Renteneintritt der Babyboomer: Bis 2036 könnten 4,3 Millionen Arbeitskräfte fehlen

Köln, 15. Juni 2026 (JPD) Der Renteneintritt der geburtenstarken Jahrgänge wird den deutschen Arbeitsmarkt nach einer neuen Studie des Instituts der deutschen Wirtschaft (IW) stärker belasten als bislang angenommen. Bis 2036, wenn der letzte Jahrgang der Babyboomer das Rentenalter erreicht, könnte das Erwerbspersonenpotenzial um rund 4,3 Millionen Menschen sinken. Vor zwei Jahren hatte das Institut noch mit einer Lücke von etwa drei Millionen Arbeitskräften gerechnet.

Nach der IW-Bevölkerungsprognose verlassen bis 2036 deutlich mehr Menschen den Arbeitsmarkt, als junge Erwerbstätige nachrücken. Zu den geburtenstarken Jahrgängen der Jahre 1954 bis 1969 zählen demnach knapp 20 Millionen Menschen. Während jährlich durchschnittlich rund 1,3 Millionen Personen das Rentenalter erreichen, treten lediglich etwa 800.000 Menschen neu ins Erwerbsalter ein.

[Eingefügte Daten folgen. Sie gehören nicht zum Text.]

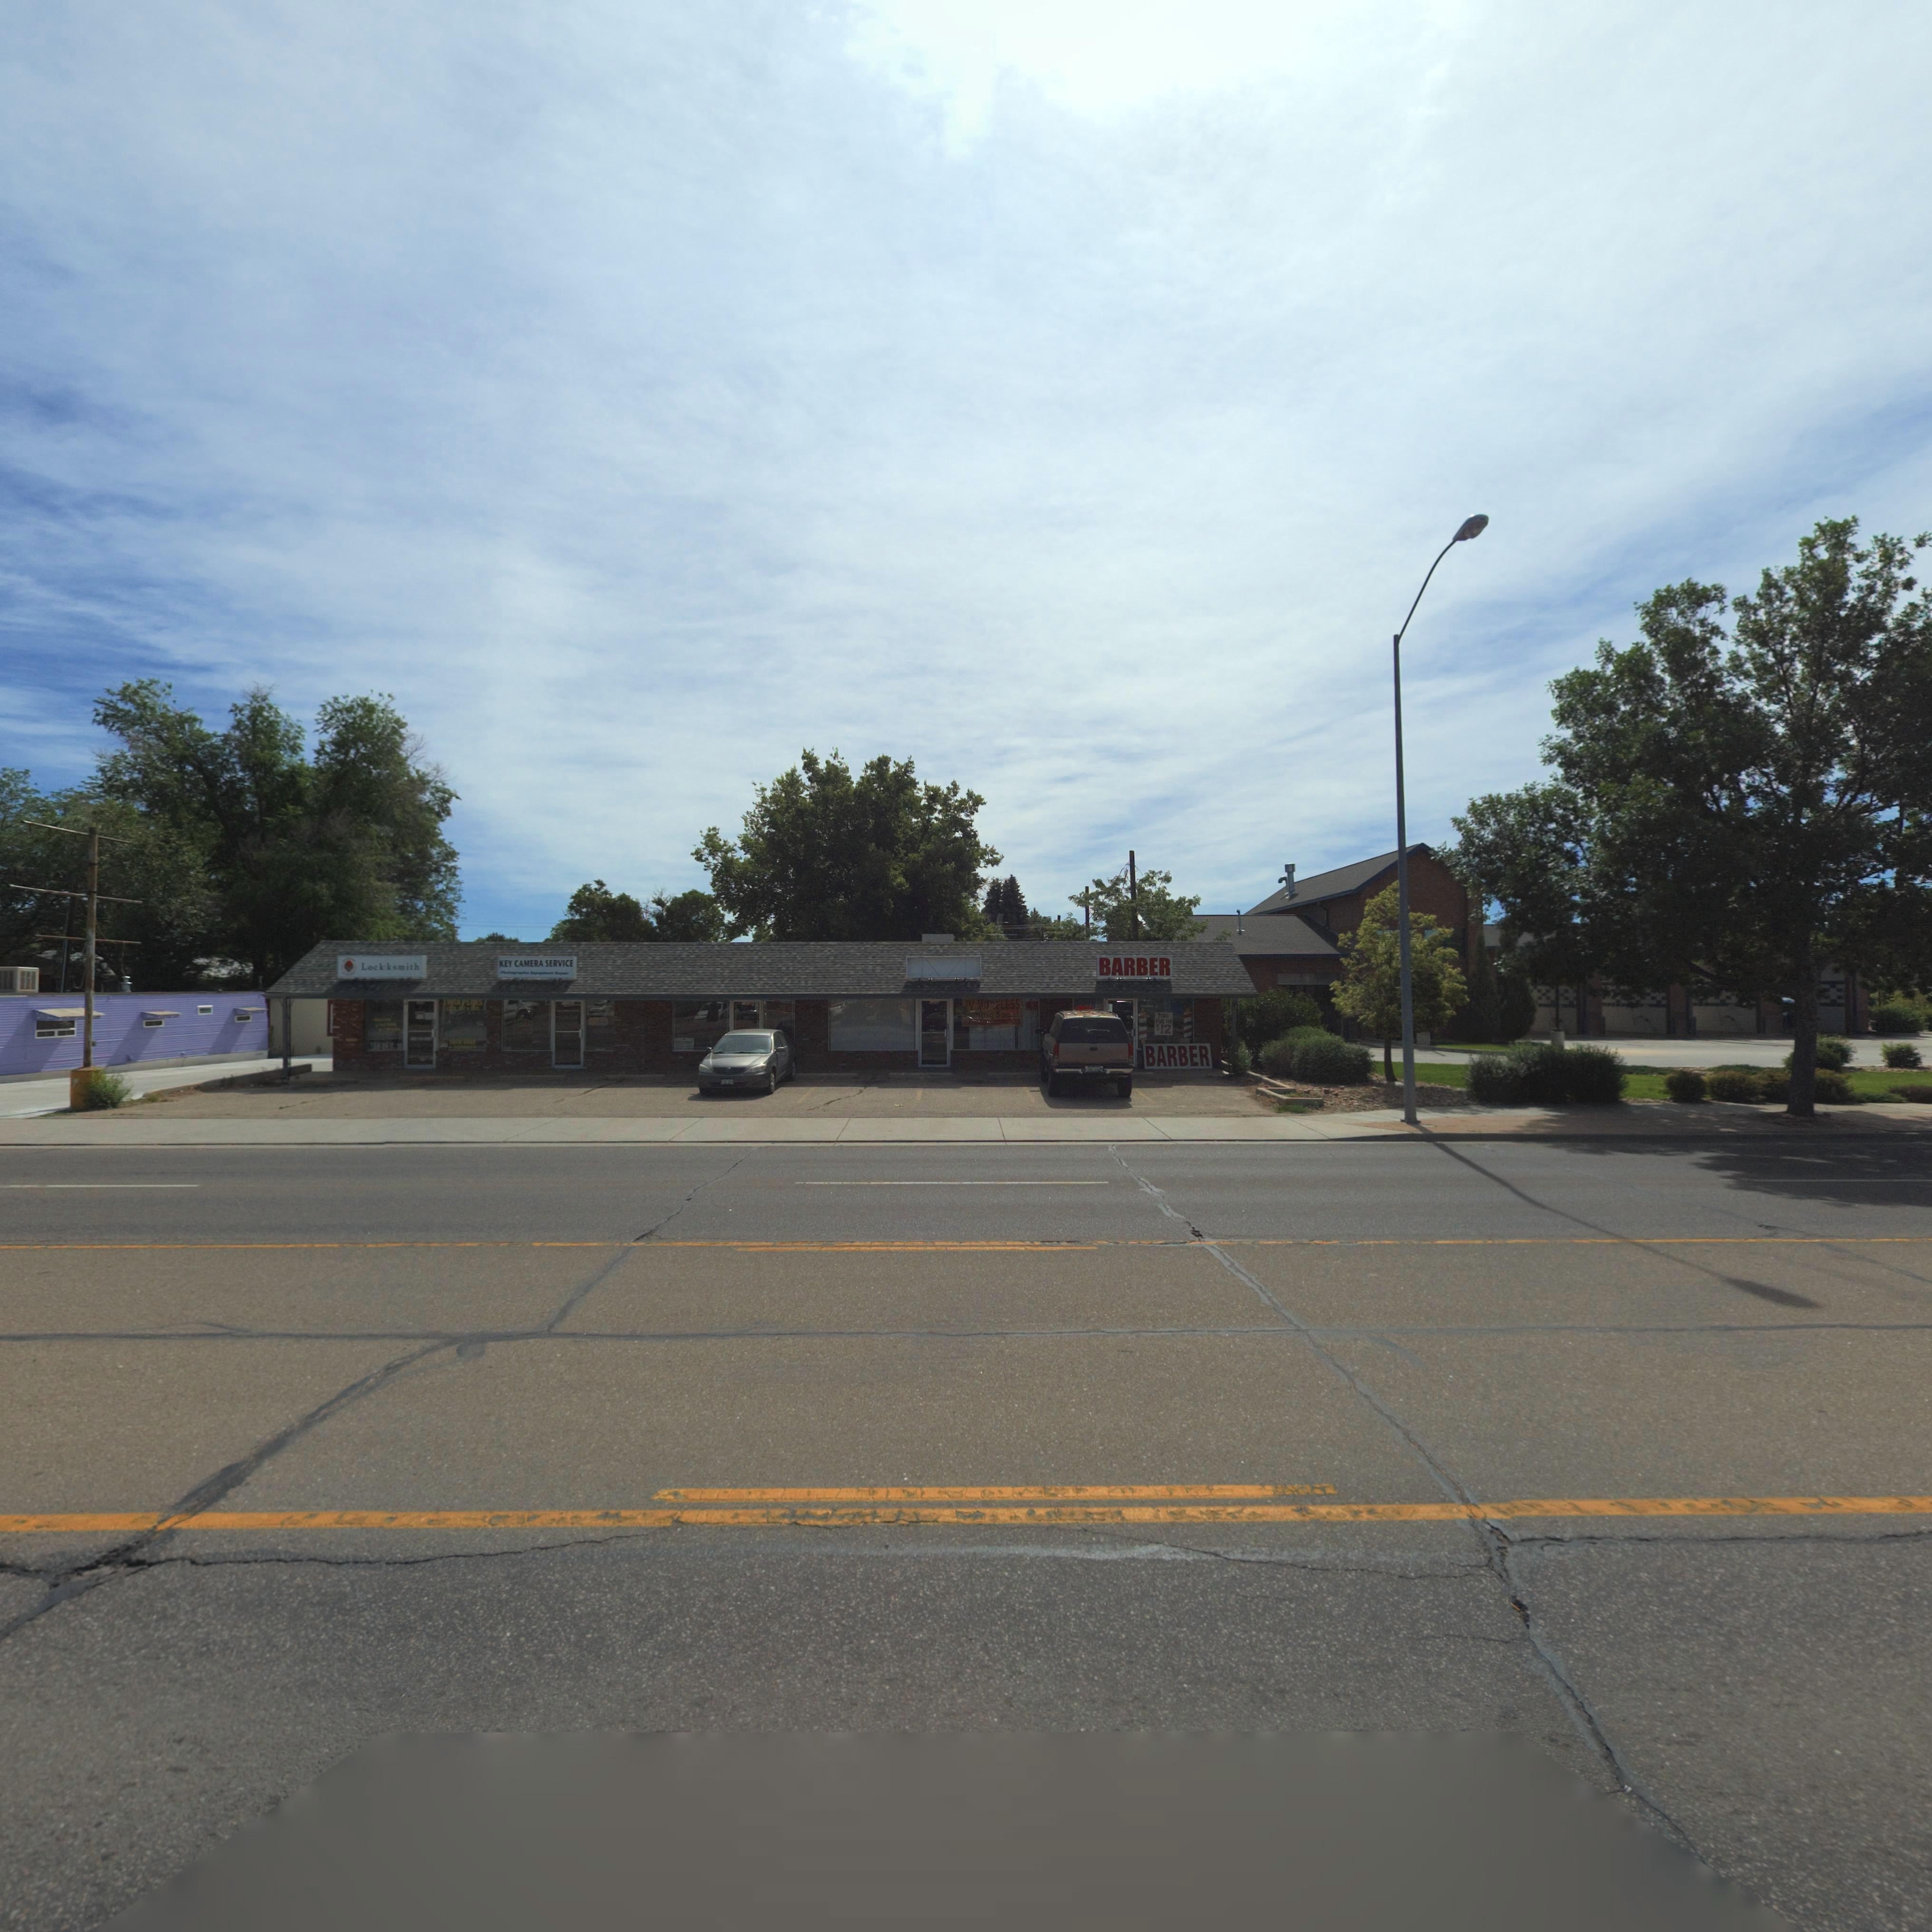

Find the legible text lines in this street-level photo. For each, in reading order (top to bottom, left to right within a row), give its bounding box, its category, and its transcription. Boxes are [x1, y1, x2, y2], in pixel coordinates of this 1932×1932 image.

[499, 959, 573, 967] BusinessName: KEY CAMERA SERVICE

Demografischer Wandel beschleunigt Rückgang des Arbeitskräftepotenzials

Dem Arbeitsmarkt gehen dadurch nach IW-Berechnungen jedes Jahr etwa 500.000 potenzielle Arbeitskräfte verloren. Bis 2036 würde das Erwerbspersonenpotenzial um rund sieben Prozent auf etwa 51 Millionen Menschen sinken.

Als Ursache nennt die Studie eine schneller als erwartet schrumpfende Bevölkerung. Nachdem das IW 2024 noch von einem Anstieg auf 85 Millionen Einwohner bis 2040 ausgegangen war, wird inzwischen ein Rückgang auf weniger als 82 Millionen prognostiziert. Hintergrund ist, dass die Zahl der Sterbefälle die Zahl der Geburten deutlich übersteigt und die Zuwanderung diesen Rückgang zunehmend weniger ausgleicht.

Nach Einschätzung des IW befindet sich Deutschland bereits mitten im demografischen Wandel. Um den Rückgang des Arbeitskräfteangebots abzufedern, seien eine längere Erwerbstätigkeit sowie bessere Bedingungen für die Gewinnung qualifizierter Fachkräfte aus dem Ausland entscheidende Ansatzpunkte.